Sonuç olarak tartışmamız gereken konu Transandantalistlerin de üzerinde durduğu gibi bizi makineye dönüştüren içerikten çok şeklin önemli olduğu bir dünyada  doğadan uzaklaşan insanların maddi şeylere daha fazla bağımlı hale gelerek  kendilerine olan güvenlerini kaybetmeleridir. Biz bu şekil kavramını aşıp, herşeyin  yeni baştan yaratıldığı bir sanal dünyada güzelliğin ve estetiğin peşine mi düşüyoruz? Ve bizler,bu sanal dünyada aslında var olmayan sadece kozmetik materyallerle yaratılan yapay ve içi boş bir güzellik tanrıçasının köleleri miyiz ?Bu bizim ruhumuzun DNA sini değiştirip, beynimizdeki doğal algılamamızı mutasyona uğratıp bizi ölene dek kontrol eden sahte bir dünyada yalnız yaşamaya mahkum çaresiz insanlar topluluğu olarak mi yaşamalıyız?  Roma’nın despotizmine ve köleliğe karşı çıkan Spartakus gibi bizi bu karmaşanın ve kaosun dansını yapmaktan alıkoyan bir lider mi bekliyoruz? Hayır, biz bunu aşacak bilgiye ve özgüvene sahip yeni bir topluğun üyeleriyiz.

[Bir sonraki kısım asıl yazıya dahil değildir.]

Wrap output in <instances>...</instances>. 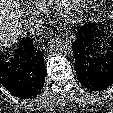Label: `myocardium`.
I'll use <instances>...</instances> for the list:
<instances>
[{"label": "myocardium", "instance_id": "myocardium-1", "mask_svg": "<svg viewBox=\"0 0 113 113\" xmlns=\"http://www.w3.org/2000/svg\"><path fill=\"white\" fill-rule=\"evenodd\" d=\"M86 0H59L56 5L58 16L65 22H76L81 19Z\"/></svg>", "mask_w": 113, "mask_h": 113}]
</instances>
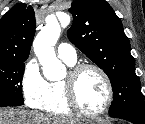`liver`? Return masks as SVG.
Wrapping results in <instances>:
<instances>
[{
    "label": "liver",
    "mask_w": 145,
    "mask_h": 124,
    "mask_svg": "<svg viewBox=\"0 0 145 124\" xmlns=\"http://www.w3.org/2000/svg\"><path fill=\"white\" fill-rule=\"evenodd\" d=\"M0 124H80V121L21 109H0Z\"/></svg>",
    "instance_id": "obj_1"
}]
</instances>
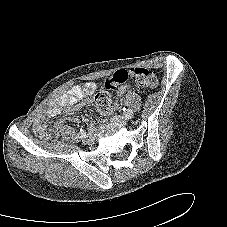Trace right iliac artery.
Instances as JSON below:
<instances>
[{"mask_svg":"<svg viewBox=\"0 0 227 227\" xmlns=\"http://www.w3.org/2000/svg\"><path fill=\"white\" fill-rule=\"evenodd\" d=\"M85 135H86V131L84 129H81L80 132H79V135H78L79 138L82 139L83 137H85Z\"/></svg>","mask_w":227,"mask_h":227,"instance_id":"82829eb1","label":"right iliac artery"}]
</instances>
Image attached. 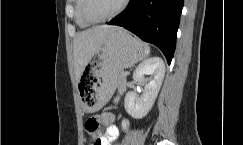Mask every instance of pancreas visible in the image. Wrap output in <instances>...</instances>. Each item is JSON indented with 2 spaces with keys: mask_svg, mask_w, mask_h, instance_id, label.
I'll return each instance as SVG.
<instances>
[{
  "mask_svg": "<svg viewBox=\"0 0 243 145\" xmlns=\"http://www.w3.org/2000/svg\"><path fill=\"white\" fill-rule=\"evenodd\" d=\"M117 81H118L119 88L123 89L126 83V76H124L123 73H119Z\"/></svg>",
  "mask_w": 243,
  "mask_h": 145,
  "instance_id": "cf45deb5",
  "label": "pancreas"
}]
</instances>
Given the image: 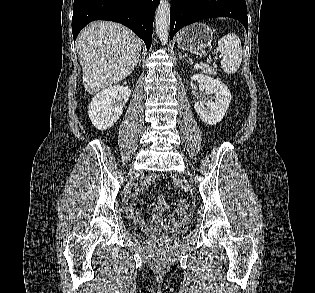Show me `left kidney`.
I'll list each match as a JSON object with an SVG mask.
<instances>
[{
    "mask_svg": "<svg viewBox=\"0 0 315 293\" xmlns=\"http://www.w3.org/2000/svg\"><path fill=\"white\" fill-rule=\"evenodd\" d=\"M191 79L204 85L208 95H215V101L211 99L198 101L195 103L194 108L204 123L208 125L217 124L223 119L231 101V93L228 87L220 80L213 79L203 74H195Z\"/></svg>",
    "mask_w": 315,
    "mask_h": 293,
    "instance_id": "1",
    "label": "left kidney"
}]
</instances>
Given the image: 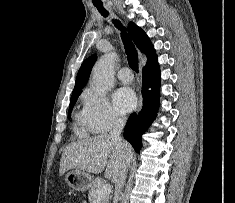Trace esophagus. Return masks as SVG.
<instances>
[{"instance_id":"34e87169","label":"esophagus","mask_w":235,"mask_h":203,"mask_svg":"<svg viewBox=\"0 0 235 203\" xmlns=\"http://www.w3.org/2000/svg\"><path fill=\"white\" fill-rule=\"evenodd\" d=\"M142 106H143V97H142V95H141V93H140V95H139L138 109H137V111H136L137 114L141 111Z\"/></svg>"}]
</instances>
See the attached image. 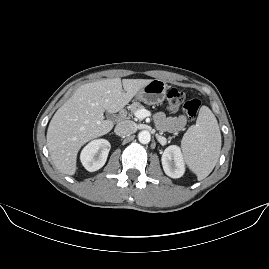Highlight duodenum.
Wrapping results in <instances>:
<instances>
[{"label": "duodenum", "mask_w": 269, "mask_h": 269, "mask_svg": "<svg viewBox=\"0 0 269 269\" xmlns=\"http://www.w3.org/2000/svg\"><path fill=\"white\" fill-rule=\"evenodd\" d=\"M124 114H125L124 110H121V111L118 113V118H119V119L123 118V117H124Z\"/></svg>", "instance_id": "410a0bca"}]
</instances>
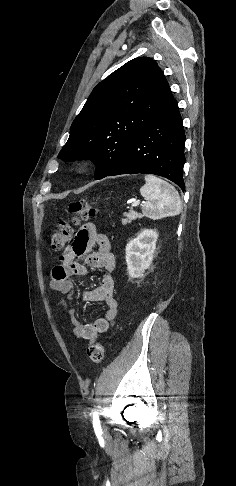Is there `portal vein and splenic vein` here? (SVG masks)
I'll return each mask as SVG.
<instances>
[{"label": "portal vein and splenic vein", "mask_w": 236, "mask_h": 486, "mask_svg": "<svg viewBox=\"0 0 236 486\" xmlns=\"http://www.w3.org/2000/svg\"><path fill=\"white\" fill-rule=\"evenodd\" d=\"M139 204H140V201H135L134 203H132V208L138 207Z\"/></svg>", "instance_id": "obj_1"}]
</instances>
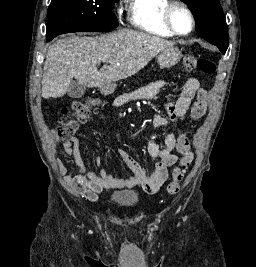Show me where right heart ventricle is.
Listing matches in <instances>:
<instances>
[{
	"instance_id": "right-heart-ventricle-1",
	"label": "right heart ventricle",
	"mask_w": 256,
	"mask_h": 267,
	"mask_svg": "<svg viewBox=\"0 0 256 267\" xmlns=\"http://www.w3.org/2000/svg\"><path fill=\"white\" fill-rule=\"evenodd\" d=\"M166 9V0L136 1L134 10L140 15L134 19V24L143 28L142 36H176L164 20Z\"/></svg>"
}]
</instances>
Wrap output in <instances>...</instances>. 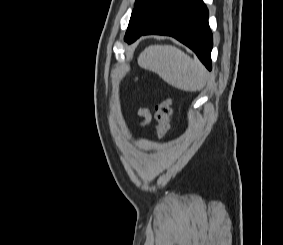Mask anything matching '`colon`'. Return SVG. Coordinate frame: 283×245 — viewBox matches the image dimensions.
<instances>
[{"mask_svg":"<svg viewBox=\"0 0 283 245\" xmlns=\"http://www.w3.org/2000/svg\"><path fill=\"white\" fill-rule=\"evenodd\" d=\"M173 102L171 98H165L155 107V120L157 123V133L159 138H164L170 128V118L173 112Z\"/></svg>","mask_w":283,"mask_h":245,"instance_id":"colon-1","label":"colon"}]
</instances>
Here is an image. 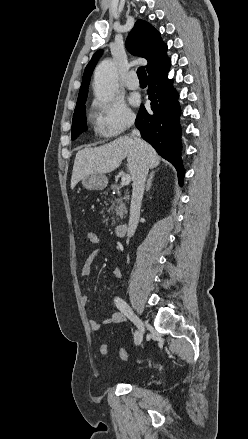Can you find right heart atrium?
Masks as SVG:
<instances>
[{"mask_svg":"<svg viewBox=\"0 0 248 439\" xmlns=\"http://www.w3.org/2000/svg\"><path fill=\"white\" fill-rule=\"evenodd\" d=\"M92 121L100 137L114 138L133 125L135 114L121 99H96L92 104Z\"/></svg>","mask_w":248,"mask_h":439,"instance_id":"right-heart-atrium-1","label":"right heart atrium"}]
</instances>
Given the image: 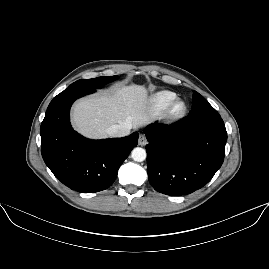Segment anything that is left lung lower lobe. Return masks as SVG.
<instances>
[{"instance_id": "0a47b994", "label": "left lung lower lobe", "mask_w": 269, "mask_h": 269, "mask_svg": "<svg viewBox=\"0 0 269 269\" xmlns=\"http://www.w3.org/2000/svg\"><path fill=\"white\" fill-rule=\"evenodd\" d=\"M144 132L149 182L160 193L190 194L206 185L223 163L227 132L221 117L155 123Z\"/></svg>"}]
</instances>
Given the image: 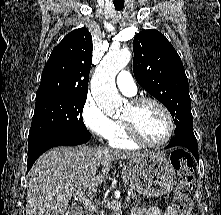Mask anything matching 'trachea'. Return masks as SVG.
I'll return each mask as SVG.
<instances>
[{
	"label": "trachea",
	"instance_id": "obj_1",
	"mask_svg": "<svg viewBox=\"0 0 221 215\" xmlns=\"http://www.w3.org/2000/svg\"><path fill=\"white\" fill-rule=\"evenodd\" d=\"M115 9L117 11L121 10L124 7V3L120 4V3H114Z\"/></svg>",
	"mask_w": 221,
	"mask_h": 215
}]
</instances>
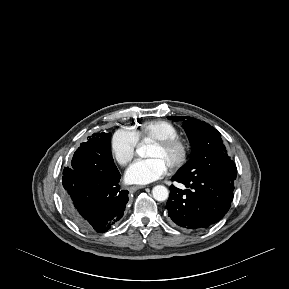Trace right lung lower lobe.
<instances>
[{
    "instance_id": "1",
    "label": "right lung lower lobe",
    "mask_w": 289,
    "mask_h": 289,
    "mask_svg": "<svg viewBox=\"0 0 289 289\" xmlns=\"http://www.w3.org/2000/svg\"><path fill=\"white\" fill-rule=\"evenodd\" d=\"M63 201L83 229L104 233L123 216L128 191L120 189L117 167L100 170L89 160L63 172Z\"/></svg>"
}]
</instances>
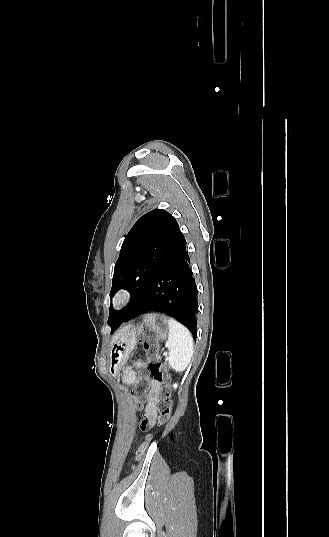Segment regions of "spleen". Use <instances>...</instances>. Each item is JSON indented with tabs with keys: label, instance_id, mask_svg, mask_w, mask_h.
<instances>
[{
	"label": "spleen",
	"instance_id": "3e777b00",
	"mask_svg": "<svg viewBox=\"0 0 329 537\" xmlns=\"http://www.w3.org/2000/svg\"><path fill=\"white\" fill-rule=\"evenodd\" d=\"M169 365L176 371L186 369L194 352V342L190 331L173 318L168 321Z\"/></svg>",
	"mask_w": 329,
	"mask_h": 537
}]
</instances>
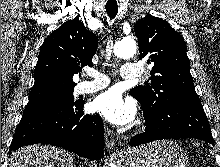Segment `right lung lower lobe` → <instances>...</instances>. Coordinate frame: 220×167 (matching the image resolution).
<instances>
[{"mask_svg": "<svg viewBox=\"0 0 220 167\" xmlns=\"http://www.w3.org/2000/svg\"><path fill=\"white\" fill-rule=\"evenodd\" d=\"M83 101L39 100L27 104L15 130L9 154L25 145L51 144L88 159L104 157L100 116L85 115Z\"/></svg>", "mask_w": 220, "mask_h": 167, "instance_id": "98d812e1", "label": "right lung lower lobe"}]
</instances>
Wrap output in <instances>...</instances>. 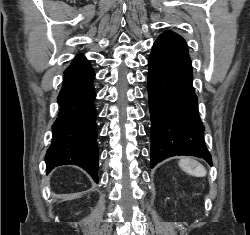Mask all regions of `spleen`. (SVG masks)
I'll return each instance as SVG.
<instances>
[{
	"mask_svg": "<svg viewBox=\"0 0 250 235\" xmlns=\"http://www.w3.org/2000/svg\"><path fill=\"white\" fill-rule=\"evenodd\" d=\"M179 166L183 171L192 176L204 177L207 174V171L202 164L190 158L181 159L179 161Z\"/></svg>",
	"mask_w": 250,
	"mask_h": 235,
	"instance_id": "3e777b00",
	"label": "spleen"
}]
</instances>
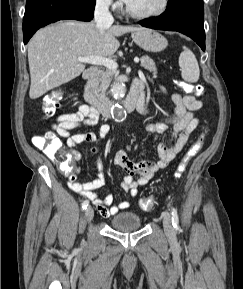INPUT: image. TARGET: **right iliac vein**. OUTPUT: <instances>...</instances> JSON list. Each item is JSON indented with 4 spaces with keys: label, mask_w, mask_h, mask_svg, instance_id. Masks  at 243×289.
<instances>
[{
    "label": "right iliac vein",
    "mask_w": 243,
    "mask_h": 289,
    "mask_svg": "<svg viewBox=\"0 0 243 289\" xmlns=\"http://www.w3.org/2000/svg\"><path fill=\"white\" fill-rule=\"evenodd\" d=\"M93 217H94V211H93L92 207L86 208V210H85V218H86V220L88 222H91Z\"/></svg>",
    "instance_id": "1"
}]
</instances>
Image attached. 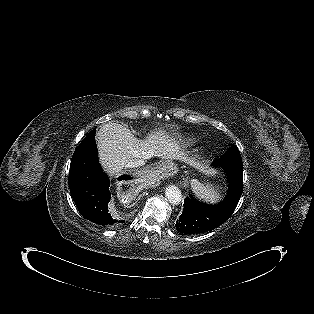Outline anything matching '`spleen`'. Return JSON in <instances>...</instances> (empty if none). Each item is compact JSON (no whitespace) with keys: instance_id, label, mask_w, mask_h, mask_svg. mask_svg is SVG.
Segmentation results:
<instances>
[{"instance_id":"obj_1","label":"spleen","mask_w":314,"mask_h":314,"mask_svg":"<svg viewBox=\"0 0 314 314\" xmlns=\"http://www.w3.org/2000/svg\"><path fill=\"white\" fill-rule=\"evenodd\" d=\"M191 187L195 195L199 199H203L206 202H215L219 200L220 194L215 191L214 187L210 184H204L198 180H192Z\"/></svg>"}]
</instances>
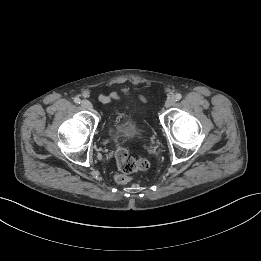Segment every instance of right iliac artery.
<instances>
[{"label": "right iliac artery", "instance_id": "1", "mask_svg": "<svg viewBox=\"0 0 261 261\" xmlns=\"http://www.w3.org/2000/svg\"><path fill=\"white\" fill-rule=\"evenodd\" d=\"M74 102L77 103V104H80L81 100H80V98L75 97V98H74Z\"/></svg>", "mask_w": 261, "mask_h": 261}]
</instances>
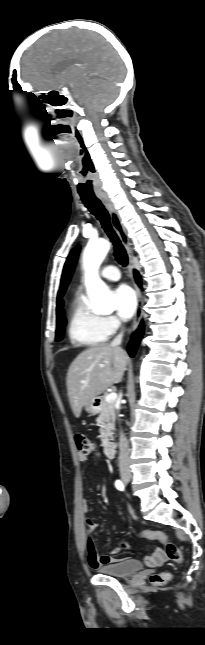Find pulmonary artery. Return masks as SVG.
Wrapping results in <instances>:
<instances>
[{
  "label": "pulmonary artery",
  "mask_w": 205,
  "mask_h": 645,
  "mask_svg": "<svg viewBox=\"0 0 205 645\" xmlns=\"http://www.w3.org/2000/svg\"><path fill=\"white\" fill-rule=\"evenodd\" d=\"M101 276L110 281H117L120 279V272L117 267L110 265L102 269Z\"/></svg>",
  "instance_id": "obj_1"
}]
</instances>
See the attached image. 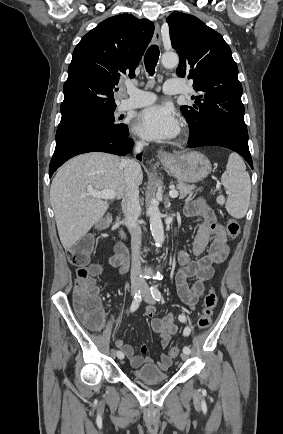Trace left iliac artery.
<instances>
[{
	"mask_svg": "<svg viewBox=\"0 0 283 434\" xmlns=\"http://www.w3.org/2000/svg\"><path fill=\"white\" fill-rule=\"evenodd\" d=\"M150 289H151V294H152L153 298H154L156 301H161V300H163V297H162L160 291L157 289L156 286H152ZM178 319H179L181 322H186V321H187V319H186V317H185L184 315H179ZM183 334H184L185 336H188V335L190 334V328H189V327H186V328L184 329V331H183ZM183 352L186 353V354H190L191 350H190V348H189L188 346H185V347L183 348Z\"/></svg>",
	"mask_w": 283,
	"mask_h": 434,
	"instance_id": "44dca946",
	"label": "left iliac artery"
}]
</instances>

Güzelliğe ve gerçeğe ulaşma çabamızda cevap verilemez hiçbir soru kalmış mıdır ? Hayır,her sorunun bir cevabı olmalıdır.Her sorunun cevabıda  ya içimizdedir ya da doğada..Güzel ve göz alıcı olan herşey iyi demek değildir ama kendimizi iyi hissetmemizi  sağlayan şey o koşullar altında  güzel olmalıdır.Ama yinede güzellik Yavuz Sultan Selim’in dediği gibi birazda gurur ister.Bunu da hepimiz biliriz.